Walnut Creek Sports Massage

Adhesions vs. Fibrosis

I had a great discussion today with one of our therapists about the difference between fibrosis and adhesions. Both adhesions and fibrosis are the result of injury and inflammation in tissue causing fibrous deposits.   The main difference is where these deposits occur.  Fibrosis occurs within a muscle or organ, where adhesions bind two separate tissues or organs together.  This technical jargon really matters most to us therapists.  The feeling the client experiences may not be any different, but to the therapist when palpating, an adhesion will feel like a little piece of extra-crunchy tissue and fibrosis will make the muscle itself feel bunched up.  In my personal experience adhesions break up much easier than fibrosis unless the adhesions are imbedded deep within a joint like in frozen shoulders.

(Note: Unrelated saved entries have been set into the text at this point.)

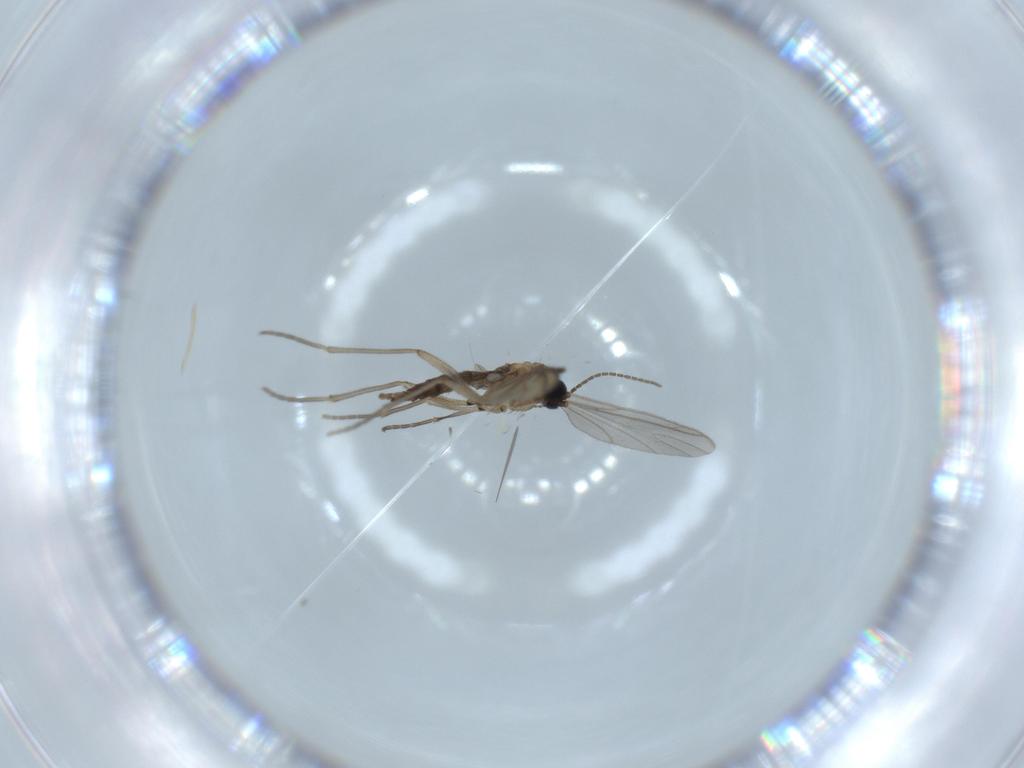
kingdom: Animalia
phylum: Arthropoda
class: Insecta
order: Diptera
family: Sciaridae
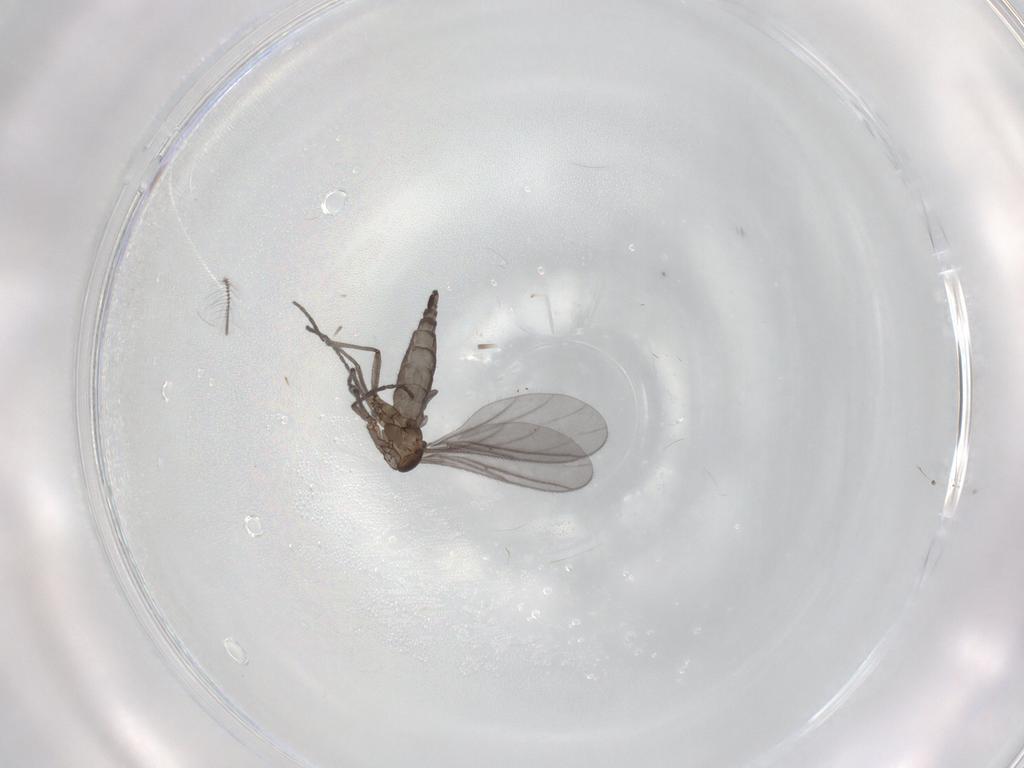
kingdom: Animalia
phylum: Arthropoda
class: Insecta
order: Diptera
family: Sciaridae
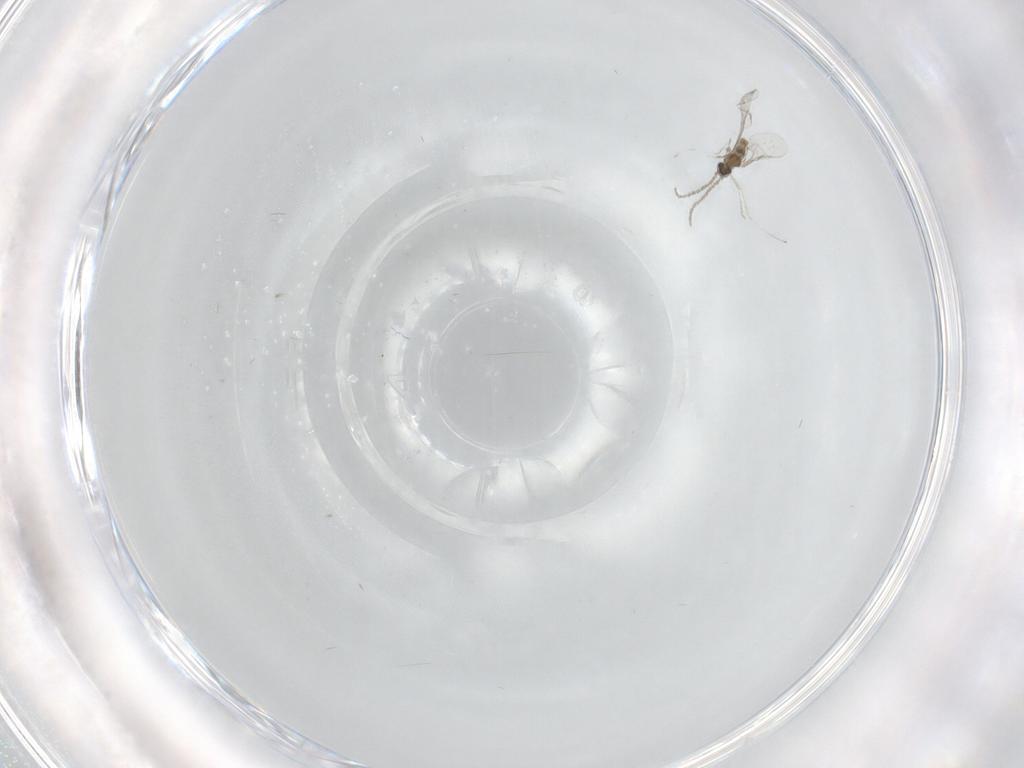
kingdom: Animalia
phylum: Arthropoda
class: Insecta
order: Diptera
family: Cecidomyiidae
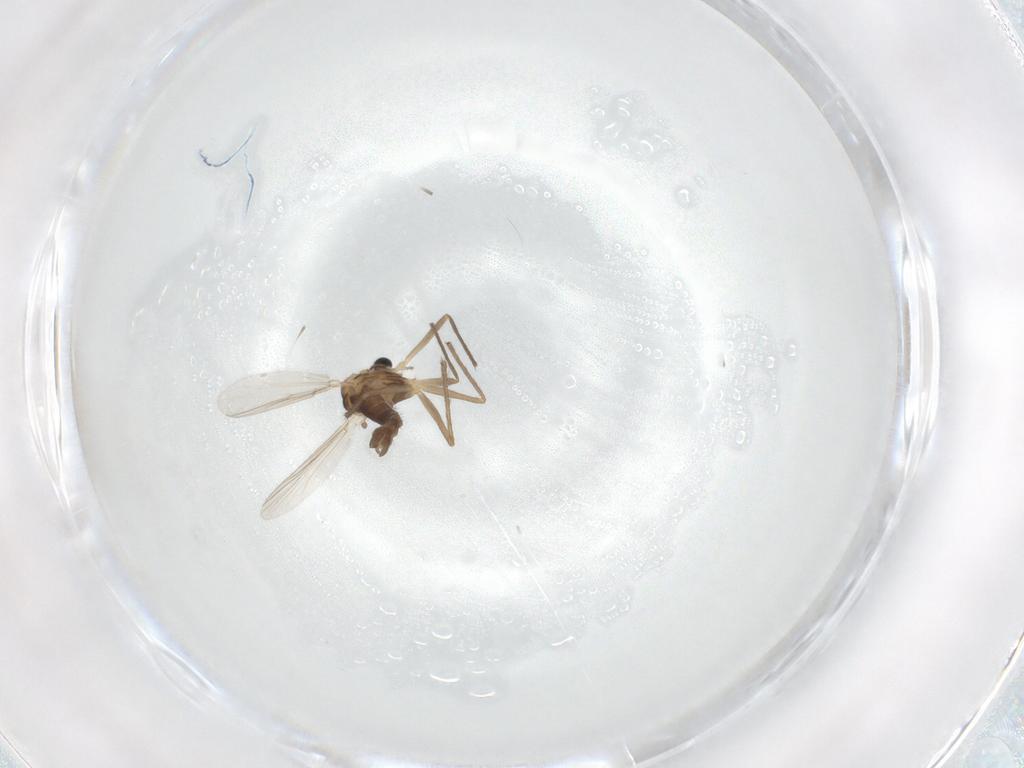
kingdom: Animalia
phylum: Arthropoda
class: Insecta
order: Diptera
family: Chironomidae
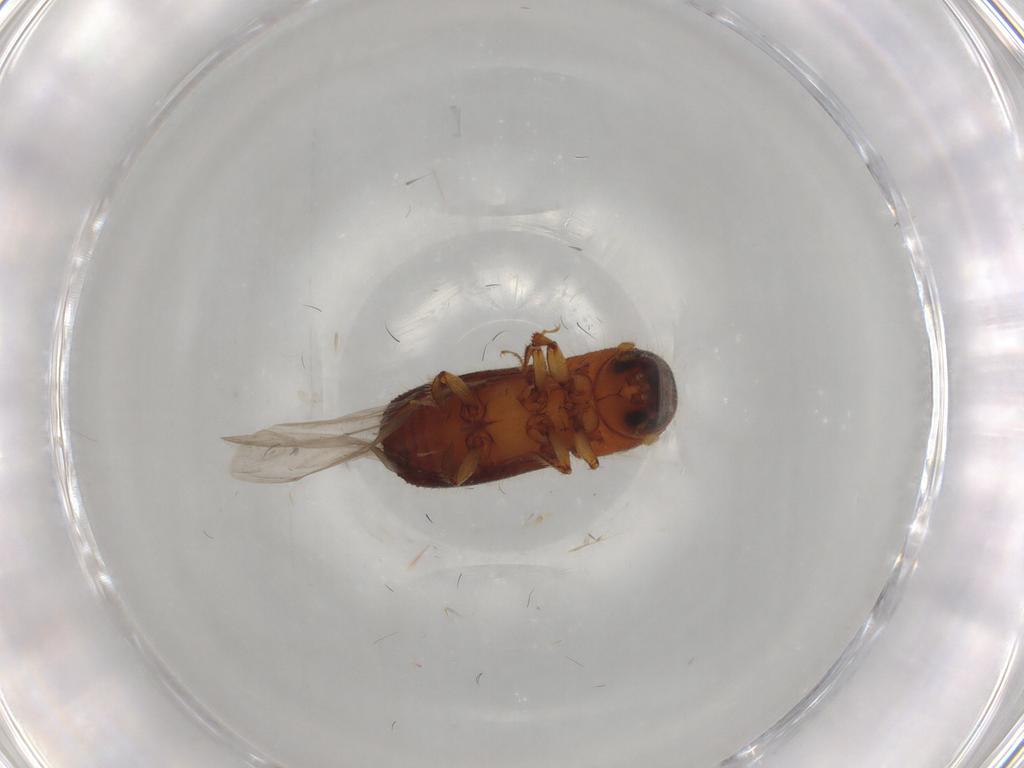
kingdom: Animalia
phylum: Arthropoda
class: Insecta
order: Coleoptera
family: Curculionidae
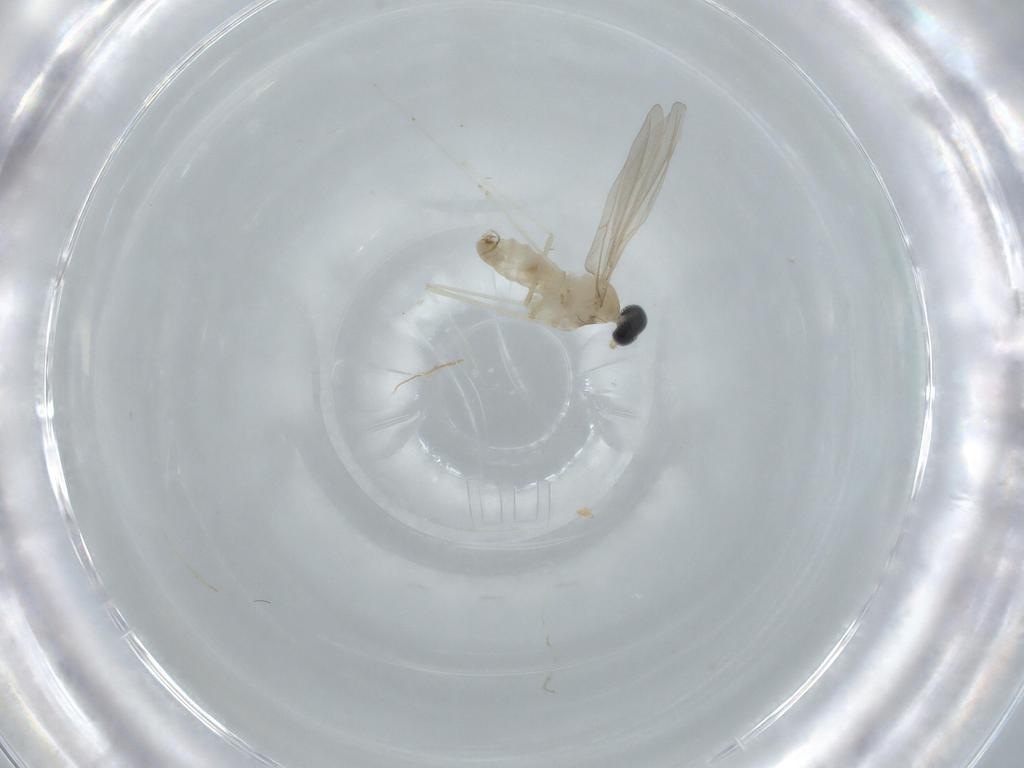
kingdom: Animalia
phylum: Arthropoda
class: Insecta
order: Diptera
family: Cecidomyiidae
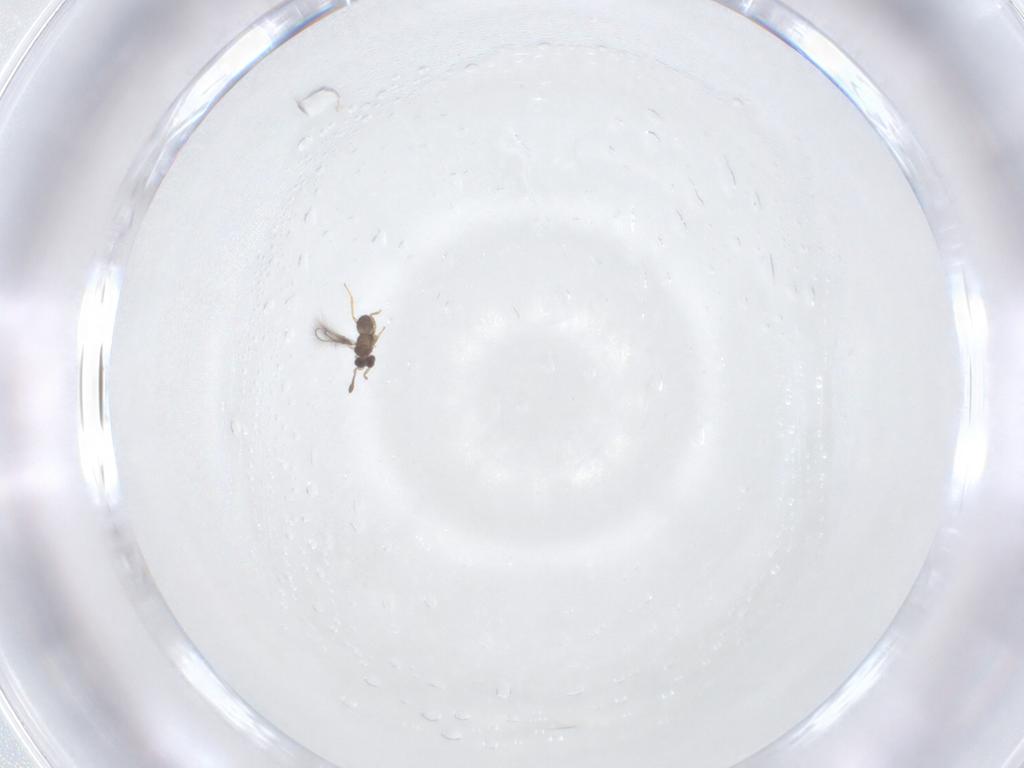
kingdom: Animalia
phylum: Arthropoda
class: Insecta
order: Hymenoptera
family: Mymaridae
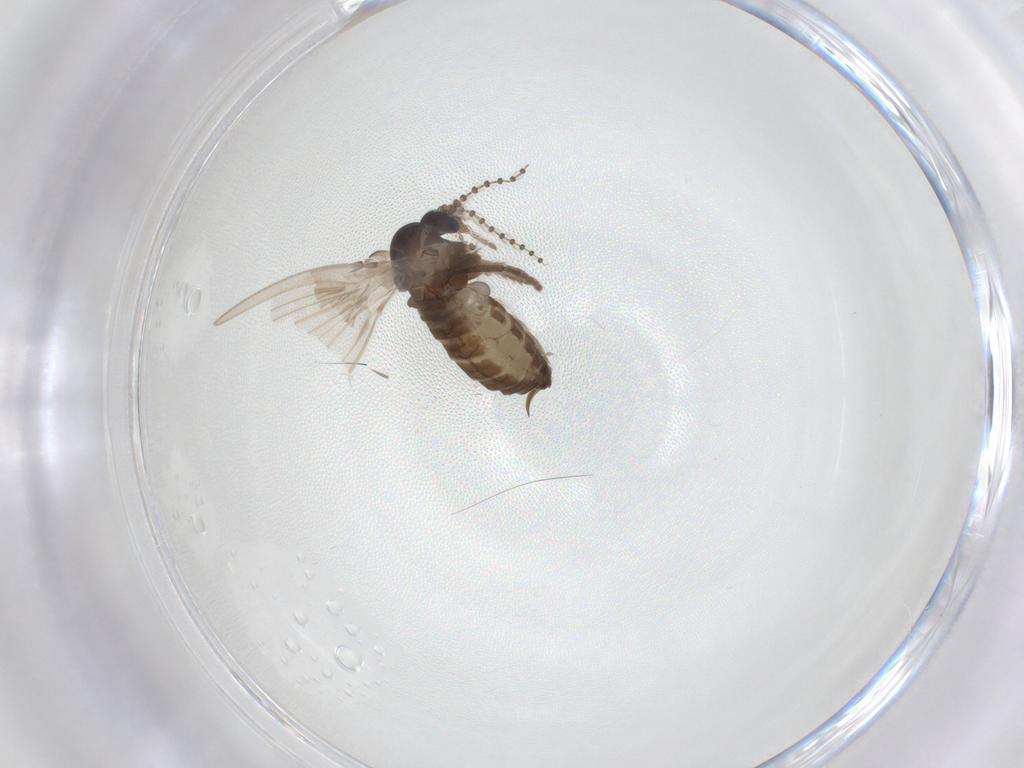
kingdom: Animalia
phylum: Arthropoda
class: Insecta
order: Diptera
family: Psychodidae
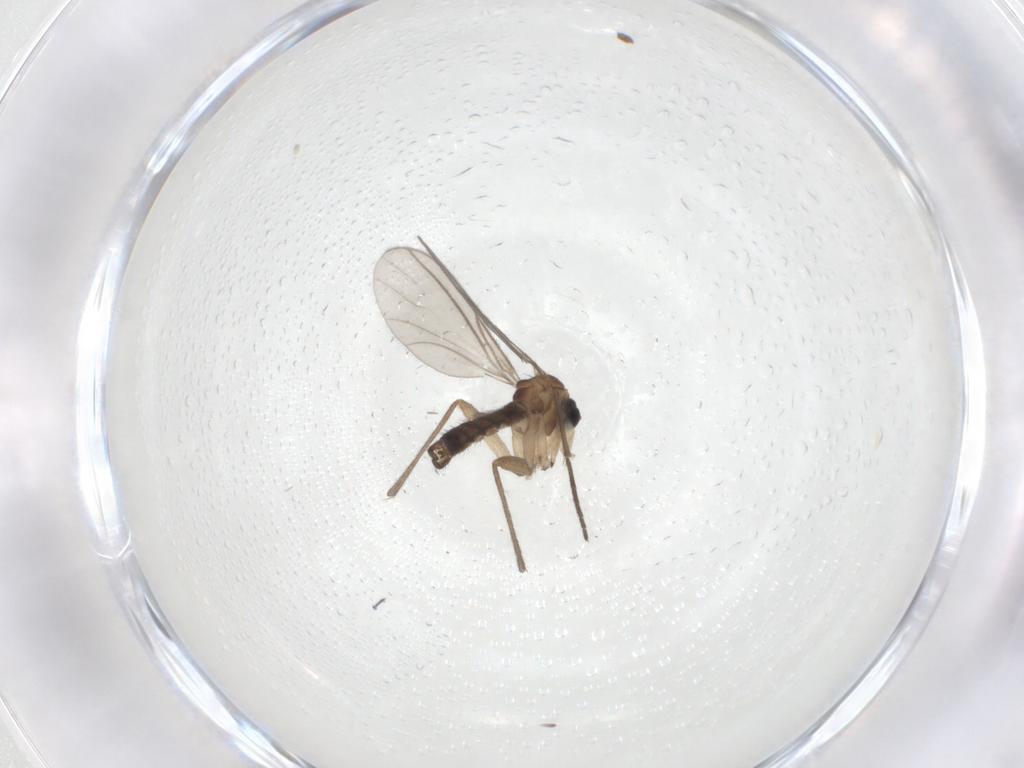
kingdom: Animalia
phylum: Arthropoda
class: Insecta
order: Diptera
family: Sciaridae
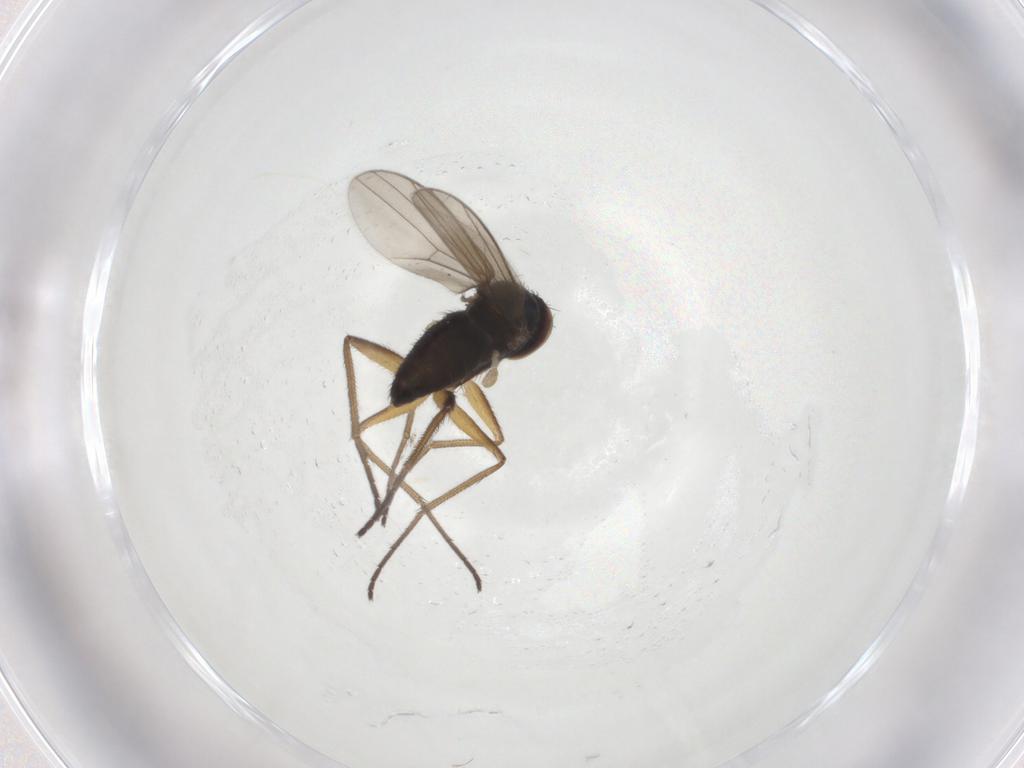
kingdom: Animalia
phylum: Arthropoda
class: Insecta
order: Diptera
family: Dolichopodidae
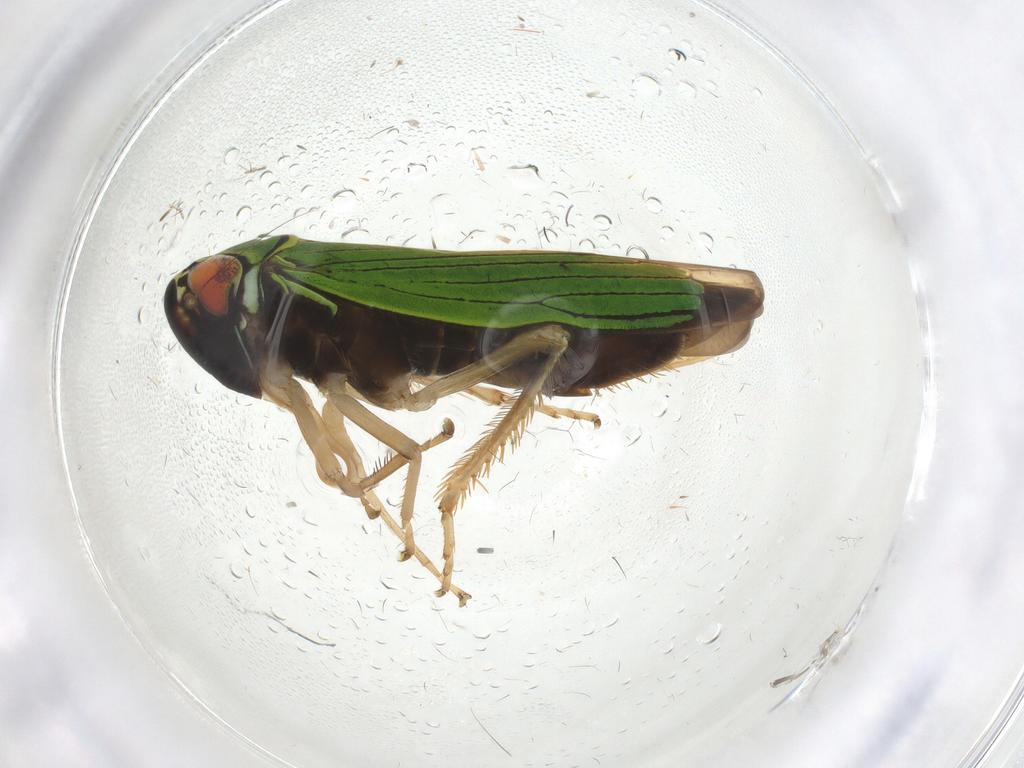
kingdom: Animalia
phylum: Arthropoda
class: Insecta
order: Hemiptera
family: Cicadellidae
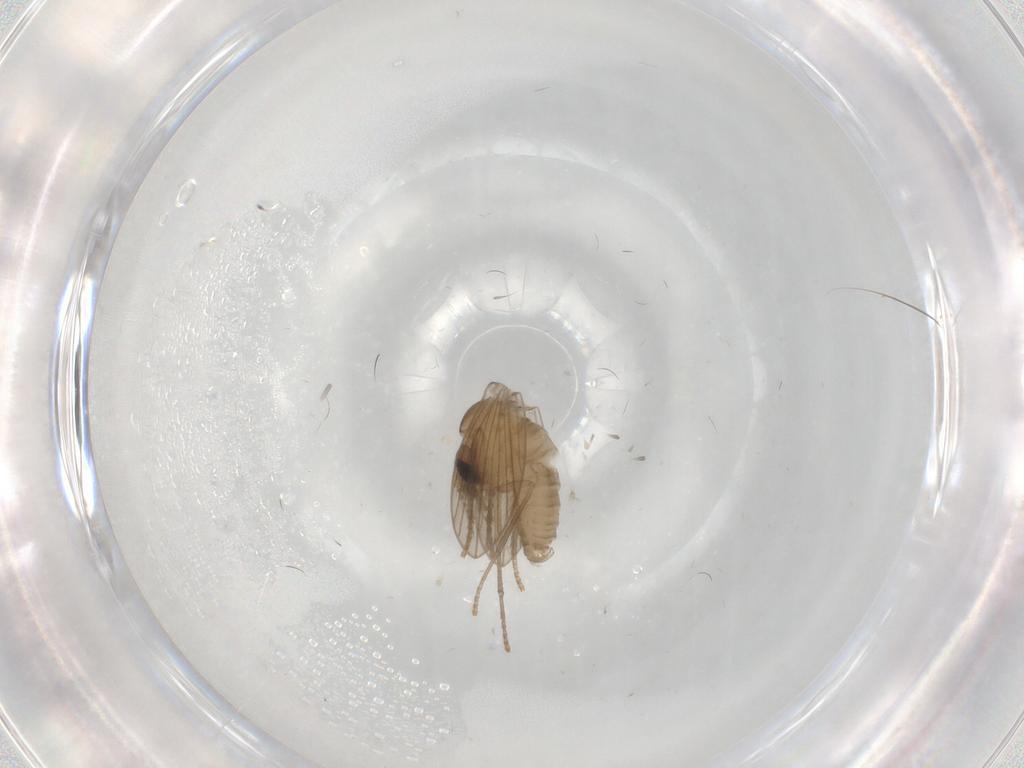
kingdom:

One big reason for this discussion is how therapists can communicate expectations to clients regarding frequency of visits and healing time.  For example, someone with adhesions between their IT band and Vastus Lateralus muscles may – and let me emphasize may – experience relief from pain, and increased range of motion immediately after the therapist breaks them up.  And someone with fibrosis in their upper trap may need multiple sessions before they experience any significant amount of pain relief or increased range of motion.  Of course, there is much to consider when discussing time required to experience relief from pain, such as daily routine (i.e. time spent exercising and stretching, and activities that may aggravate the tissues involved), how acute or chronic the injury may be, the tolerance level of your client to possibly uncomfortable treatment, and the potential for other tissues to be involved.

Remember client/therapist communication is the key to any successful results.  It is up to us therapists to set realistic expectations of our work and to encourage our clients to explore and understand the nature of their discomforts so that we can develop an attainable plan.  Our plans should also be evaluated and shifted as needed to accommodate the results our clients are experiencing.